On Fri, Aug 18, 2023, Ashish Kalra wrote:
> 
> On 8/18/2023 12:55 PM, Sean Christopherson wrote:
> > On Tue, Aug 15, 2023, isaku.yamahata@intel.com wrote:
> > > From: Isaku Yamahata <isaku.yamahata@intel.com>
> > > 
> > > kvm_mmu_invalidate_end() updates struct kvm::mmu_invalidate_in_progress
> > > and it's protected by kvm::mmu_lock.  call kvm_mmu_invalidate_end() before
> > > unlocking it. Not after the unlock.
> > > 
> > > Fixes: 8e9009ca6d14 ("KVM: Introduce per-page memory attributes")
> > 
> > This fixes is wrong.  It won't matter in the long run, but it makes my life that
> > much harder.
> > 
> > > Signed-off-by: Isaku Yamahata <isaku.yamahata@intel.com>
> > > ---
> > >   virt/kvm/kvm_main.c | 15 ++++++++++++++-
> > >   1 file changed, 14 insertions(+), 1 deletion(-)
> > > 
> > > diff --git a/virt/kvm/kvm_main.c b/virt/kvm/kvm_main.c
> > > index 8bfeb615fc4d..49380cd62367 100644
> > > --- a/virt/kvm/kvm_main.c
> > > +++ b/virt/kvm/kvm_main.c
> > > @@ -535,6 +535,7 @@ struct kvm_mmu_notifier_range {
> > >   	} arg;
> > >   	gfn_handler_t handler;
> > >   	on_lock_fn_t on_lock;
> > > +	on_unlock_fn_t before_unlock;
> > >   	on_unlock_fn_t on_unlock;
> > 
> > Ugh, shame on my past me.  Having on_lock and on_unlock be asymmetrical with respect
> > to the lock is nasty.
> > 
> > I would much rather we either (a) be explicit, e.g. before_(un)lock and after_(un)lock,
> > or (b) have just on_(un)lock, make them symetrical, and handle the SEV mess a
> > different way.
> > 
> > The SEV hook doesn't actually care about running immediately after unlock, it just
> > wants to know if there was an overlapping memslot.  It can run after SRCU is dropped,
> > because even if we make the behavior more precise (right now it blasts WBINVD),
> > just having a reference to memslots isn't sufficient, the code needs to guarantee
> > memslots are *stable*.  And that is already guaranteed by the notifier code, i.e.
> > the SEV code could just reacquire SRCU.
> 
> On a separate note here, the SEV hook blasting WBINVD is still causing
> serious performance degradation issues with SNP triggered via
> AutoNUMA/numad/KSM, etc. With reference to previous discussions related to
> it, we have plans to replace WBINVD with CLFLUSHOPT.

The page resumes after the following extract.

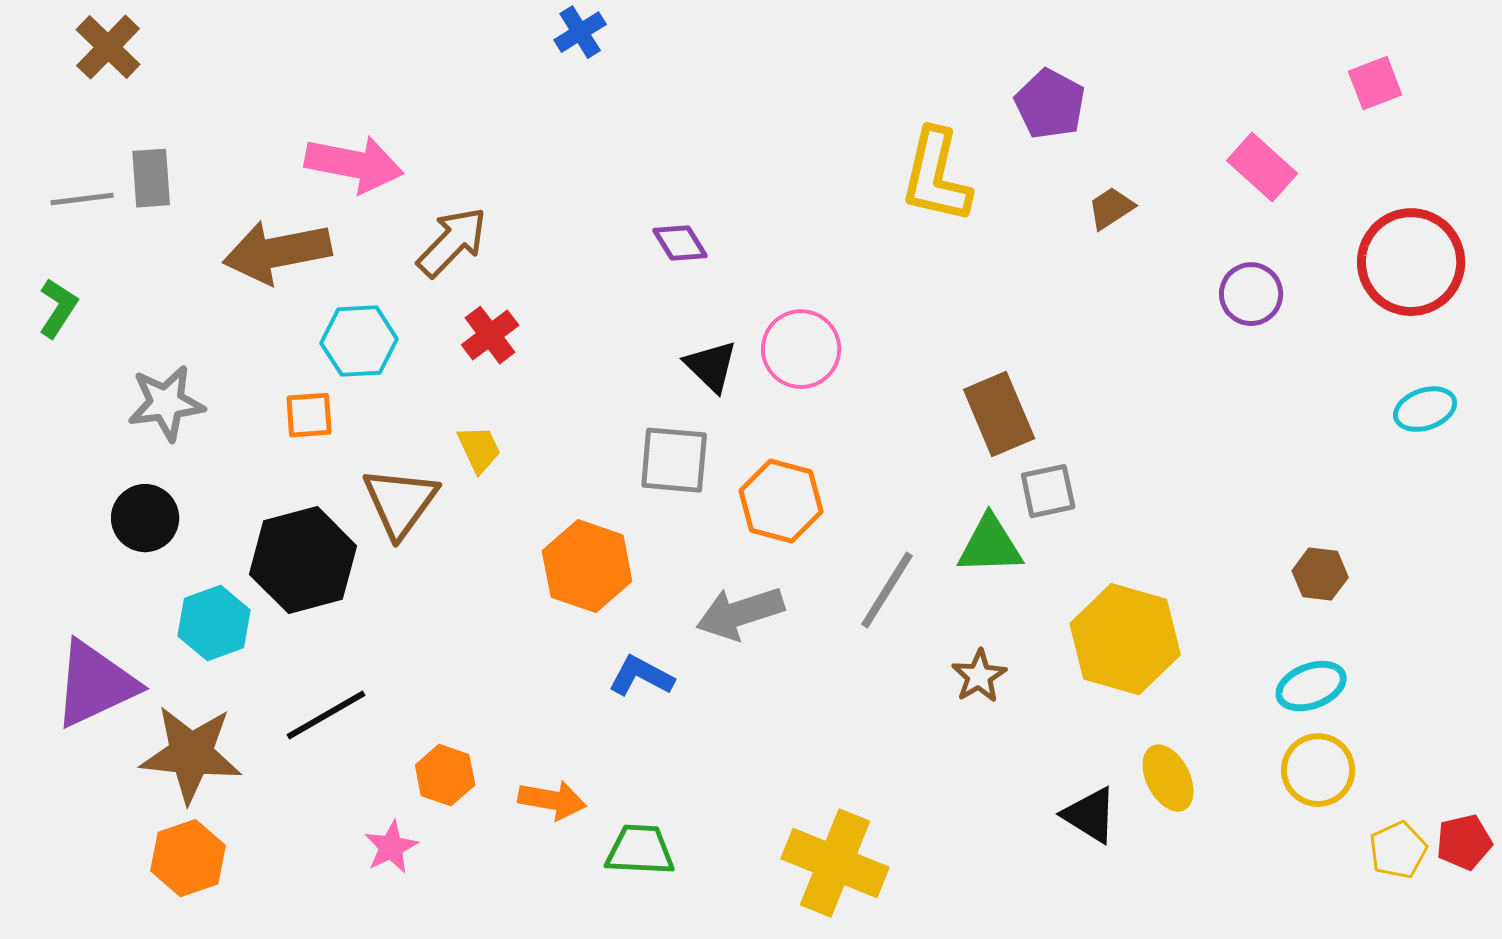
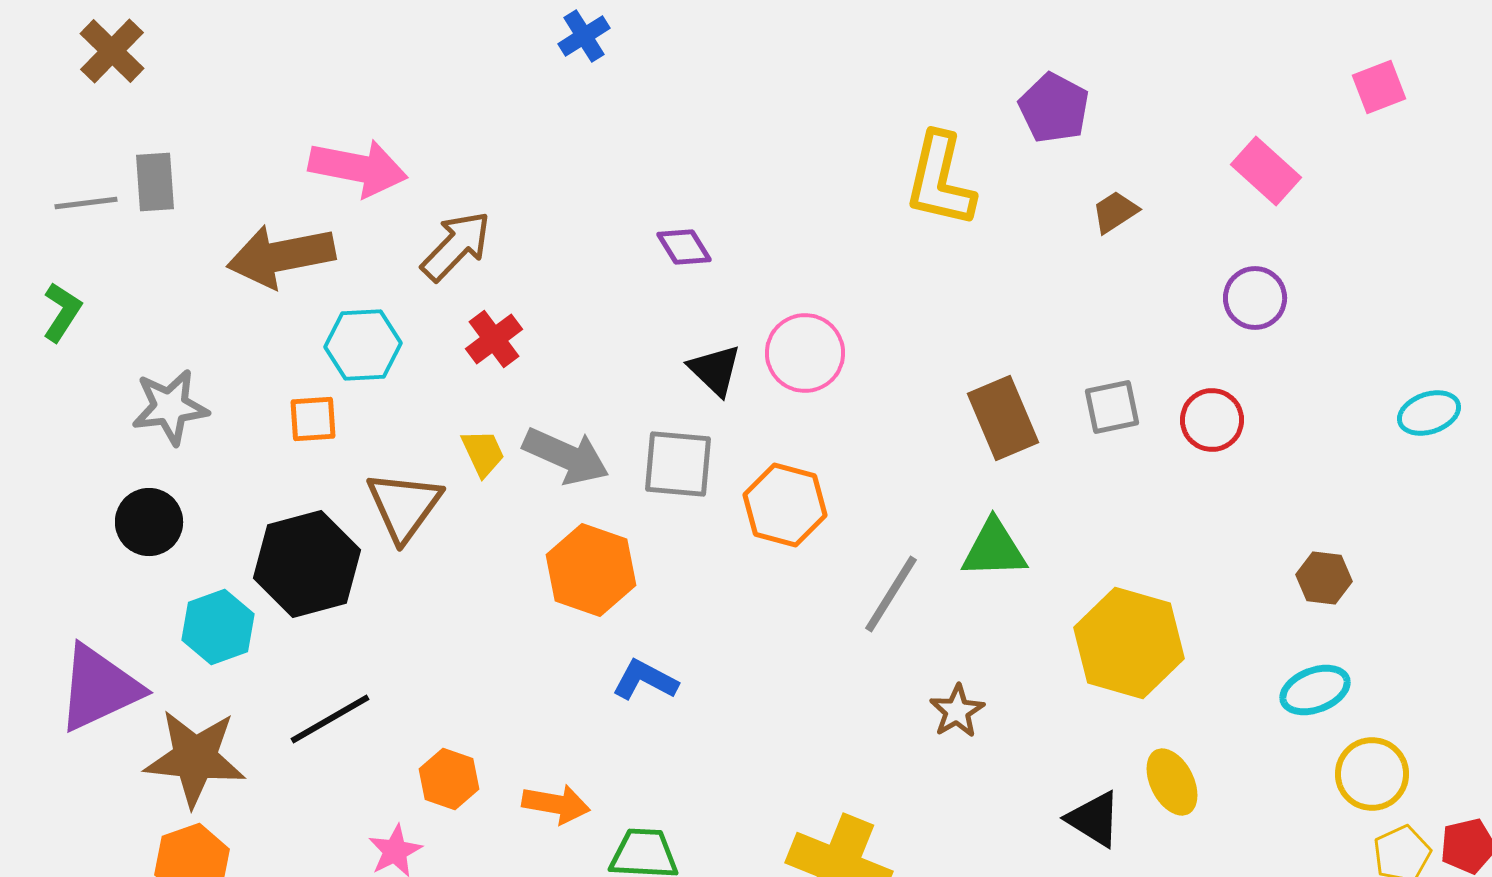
red circle: (1411, 262) -> (1212, 420), moved, size x0.6
gray square: (1048, 491) -> (1112, 407), moved
gray arrow: (740, 613) -> (566, 456), moved, turned -138
brown star: (979, 676) -> (957, 711), moved
yellow circle: (1318, 770) -> (1372, 774), moved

Isn't the flush unnecessary when freeing shared memory?  My recollection is that
the problematic scenario is when encrypted memory is freed back to the host,
because KVM already flushes when potentially encrypted mapping memory into the
guest.

With SNP+guest_memfd, private/encrypted memory should be unreachabled via the
hva-based mmu_notifiers.  gmem should have full control of the page lifecycles,
i.e. can get the kernel virtual address as appropriated, and so it SNP shouldn't
need the nuclear option.

E.g. something like this?

diff --git a/arch/x86/kvm/svm/sev.c b/arch/x86/kvm/svm/sev.c
index 07756b7348ae..1c6828ae391d 100644
--- a/arch/x86/kvm/svm/sev.c
+++ b/arch/x86/kvm/svm/sev.c
@@ -2328,7 +2328,7 @@ static void sev_flush_encrypted_page(struct kvm_vcpu *vcpu, void *va)
 
 void sev_guest_memory_reclaimed(struct kvm *kvm)
 {
-       if (!sev_guest(kvm))
+       if (!sev_guest(kvm) || sev_snp_guest(kvm))
                return;
 
        wbinvd_on_all_cpus();